The ideals of family life and generosity to the poor in Dickens’ classic A Christmas Carol continue to strike a chord today with countless millions. Dickens, like many of us, was at his best at Christmas, letting down his hair, resting from his frenetic writing, and enjoying the warmth of family and good food. Dickens had a very deep faith in the Christ of Christmas. The last Dickens book The Life of Our Lord was published posthumously 85 years later. Written for his 10 children, it shows both his love for Jesus and one’s neighbours: “My dear children, I am very anxious that you should know something about the History of Jesus Christ. For everybody ought to know about Him. No one ever lived, who was so good, so kind, so gentle, and so sorry for all people who did wrong, or were in anyway ill or miserable, as he was.”

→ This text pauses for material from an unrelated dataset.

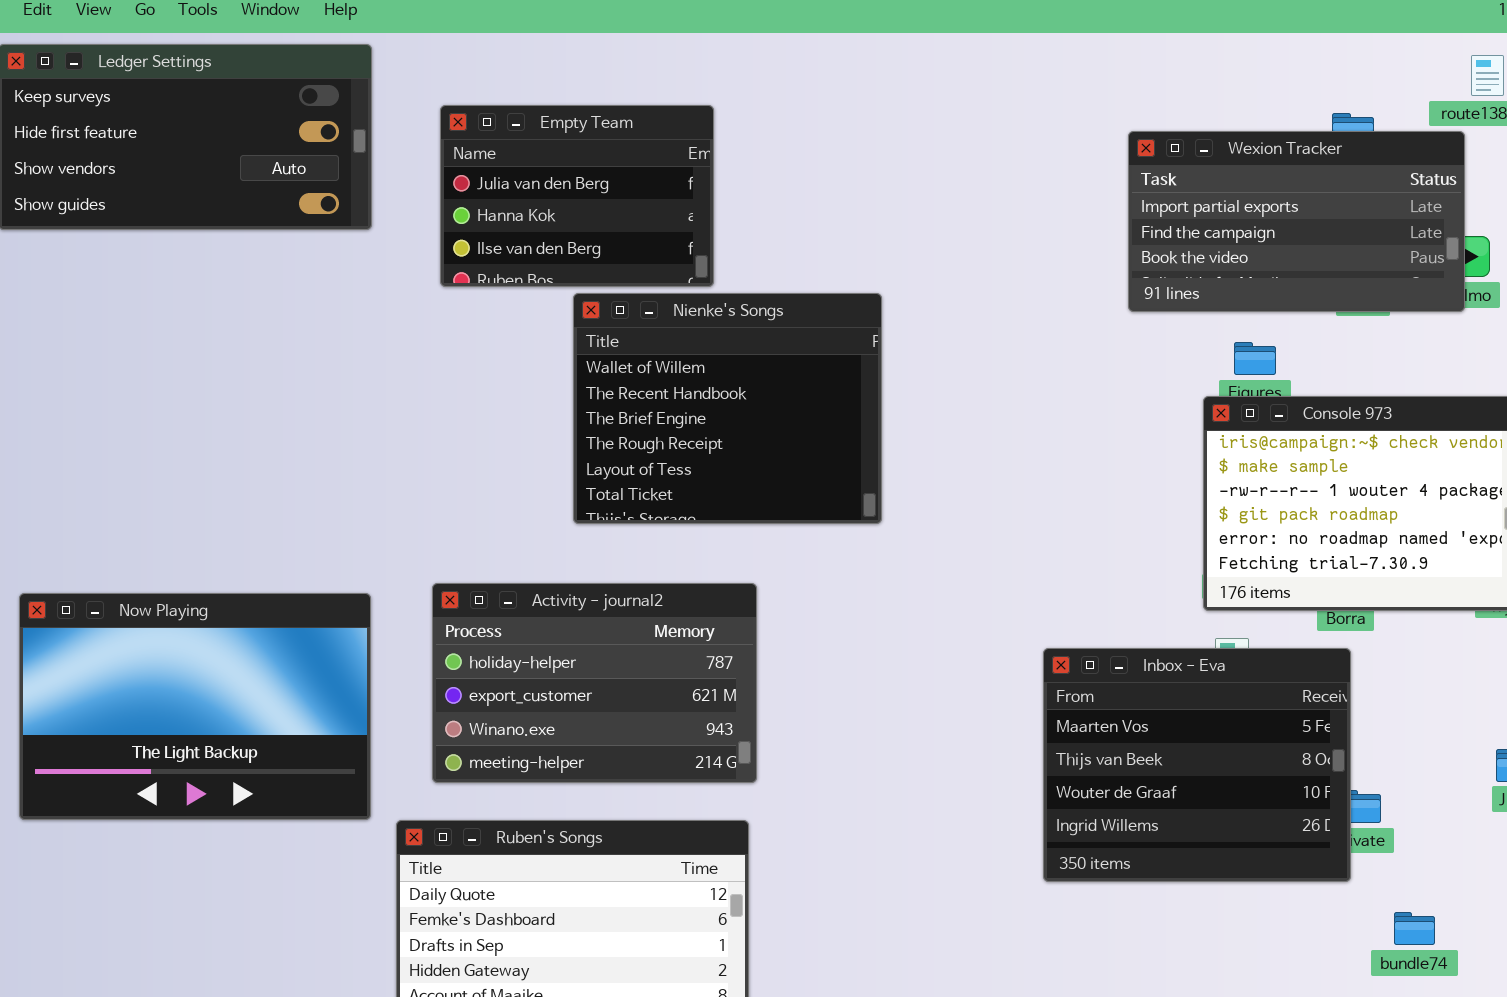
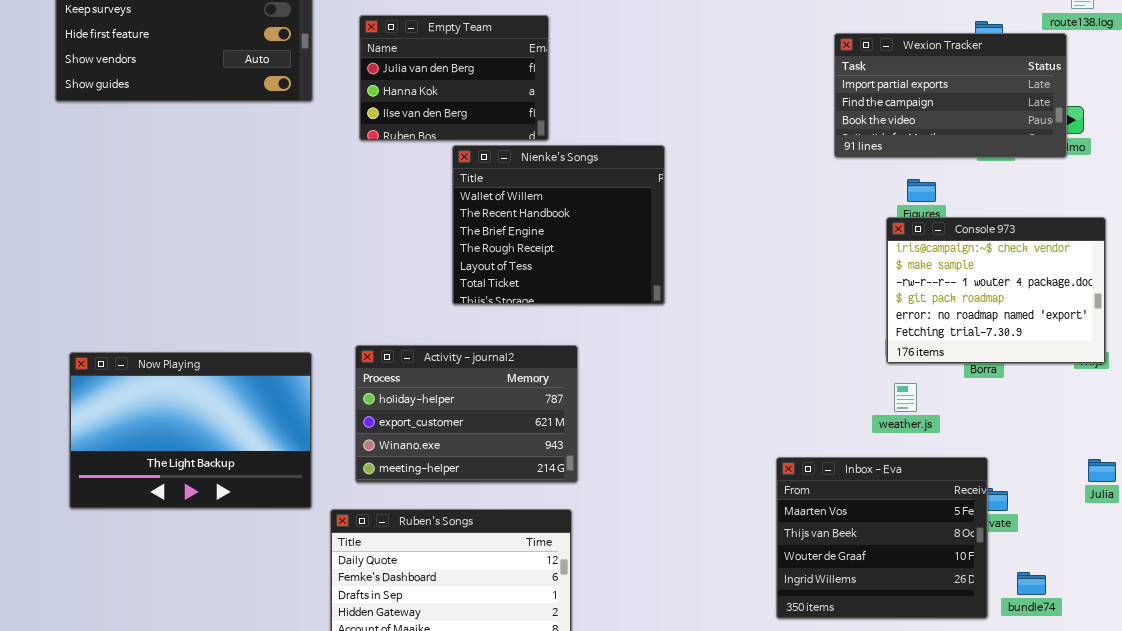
Inbox - Eva: [1043,648,1351,882] -> [776,457,988,619], moved

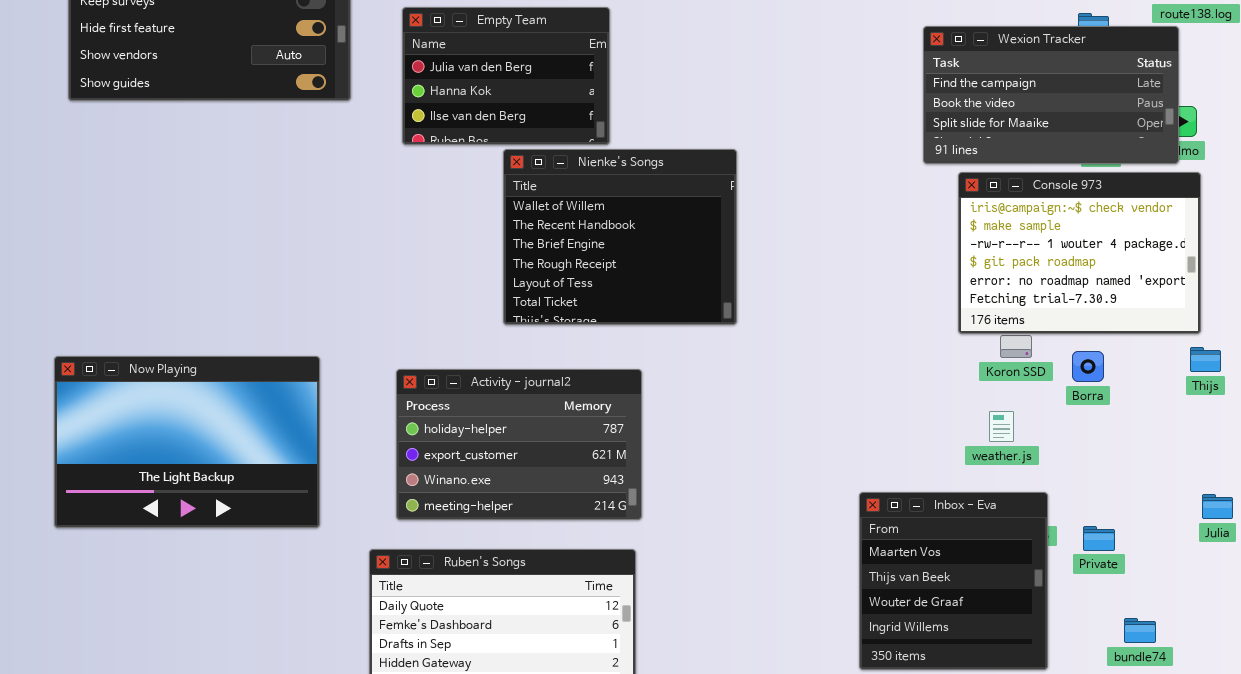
Wexion Tracker: [834,33,1067,158] -> [923,26,1179,164], scrolled down 1 row
Console 973: [886,217,1106,364] -> [958,172,1201,334], moved
Now Playing: [69,352,312,509] -> [54,356,320,528], moved
Inbox - Eva: [776,457,988,619] -> [859,492,1048,670], resized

Despite his high ideals, Dickens was often tempted to be a Scrooge. The financial pressure was enormous and unrelenting. With little initial profit from A Christmas Carol, Dickens wrote: “I shall be ruined beyond all mortal hope of redemption.” Fortunately for Dickens, Americans turned A Christmas Carol into a bestseller. Dickens visited the United States twice, both times being treated like a Hollywood superstar, even being chased by paparazzi.

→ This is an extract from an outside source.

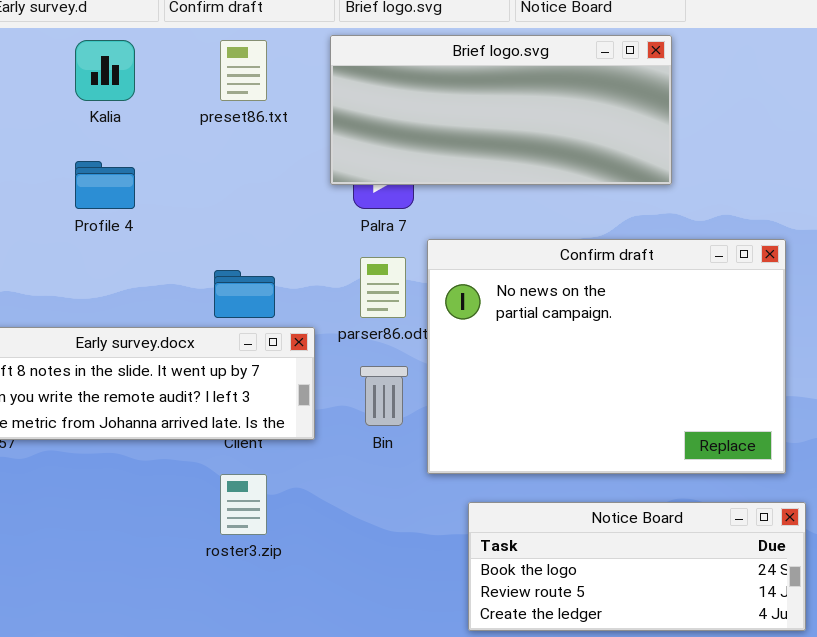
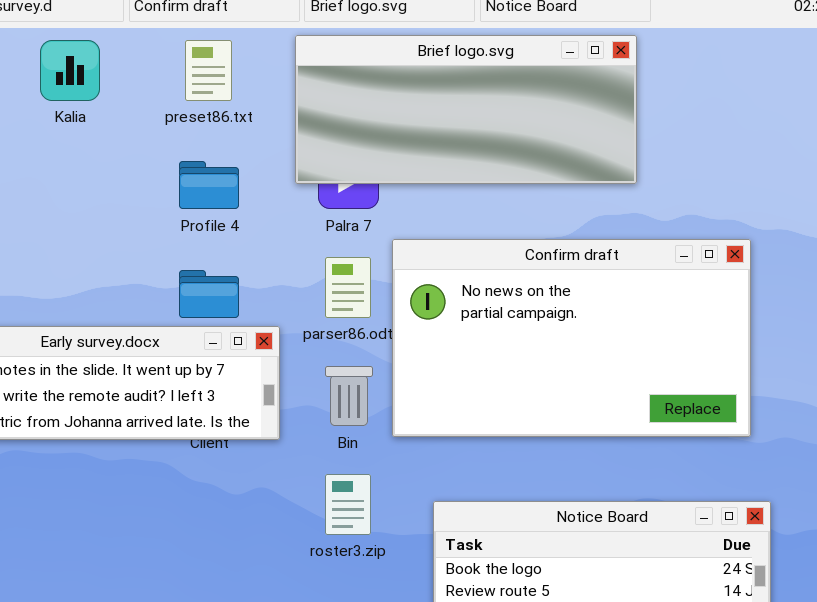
Profile 4: [75,161,135,209] -> [179,161,239,209], moved
Confirm draft: [427,239,786,474] -> [392,239,751,437], resized
roster3.zip: [220,474,267,535] -> [325,474,371,535], moved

Marrying on the rebound, Dickens chose a wife to whom he was not romantically attracted. Catherine Hogarth Dickens did not live up to his fictional ideals of women who were perpetually young, attractive, thin, and emotionally passionate. While she loved being at home looking after her large family, he wanted to be on the go, particularly abroad. The more anxious Dickens became, the faster he went and the slower Catherine went. Before he developed painful gout, he would walk 12 miles every night. It was his way of both de-escalating and carefully observing his environment for new book material. Dickens commented: “If I couldn’t walk fast and far, I should just explode and perish.”

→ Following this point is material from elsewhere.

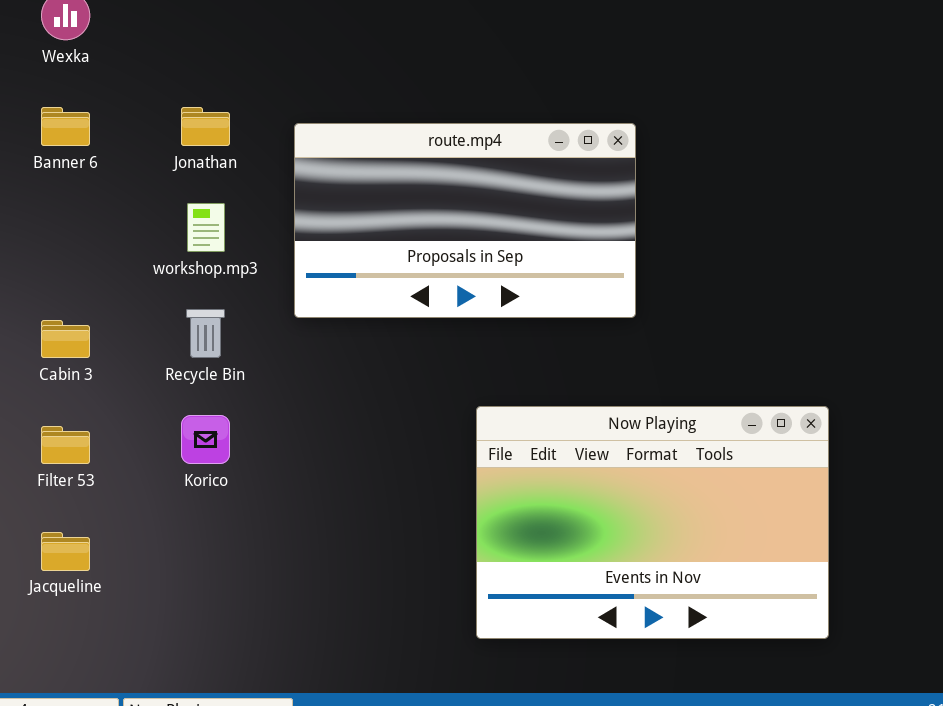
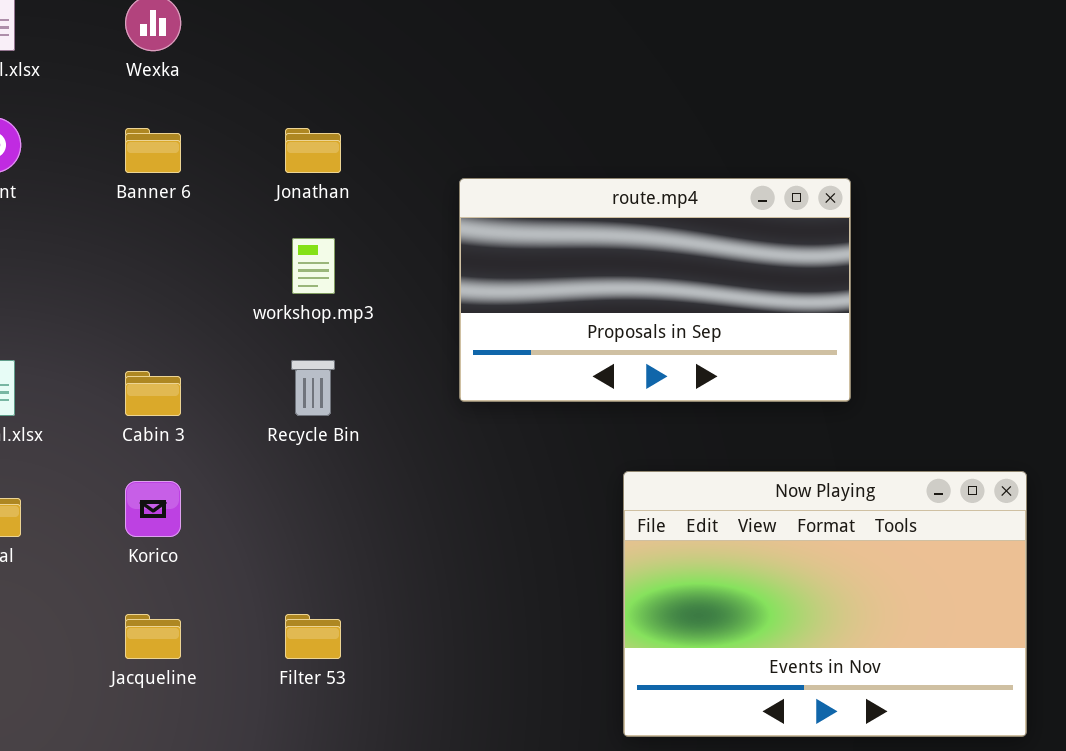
route.mp4: [294,123,636,318] -> [459,178,851,402], moved
Korico: [181,415,230,464] -> [125,481,181,537], moved
Filter 53: [41,426,90,464] -> [285,614,341,659], moved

Sadly, after a marital conflict, Dickens had a partition built in their bedroom, cutting himself off from his wife. Rather than celebrate his wife’s very different personality, he resented her for not being just like himself: “…nothing on earth could make her understand me, or suit us for each other. Her temperament will not go with mine…no one can help me.” Because he had never forgiven his mother for trying to send him back to the blacking factory, it poisoned his relations with his wife: “I never afterward forgot, I never shall forget, I never can forget, that my mother was warm for my being sent back.” Bitterness betrays our highest ideals and turns us into Scrooges. Dickens, under pressure, portrayed himself as a victim, blaming others rather than owning his personal baggage. Remarkably his wife Catherine stayed loyal to her painful husband, going to productions of his work and keeping up with his publications even after the divorce. In the midst of his rejecting his wife, many friendships were cut off, publishers fired, theatricals ended, family vacations ceased, and his charitable work with heiress Angela Burdett-Coutts brought to an end. The breakup of Dickens’ marriage and the secret infatuation that he had with Nelly Ternan wore Dickens out. In the last part of his life, he was as sick as his secrets, exhausted by his cover-ups. Despite Dickens’ tragic male/female relationships, his unforgettable vision for a better society still speaks to us in the early 21st Century.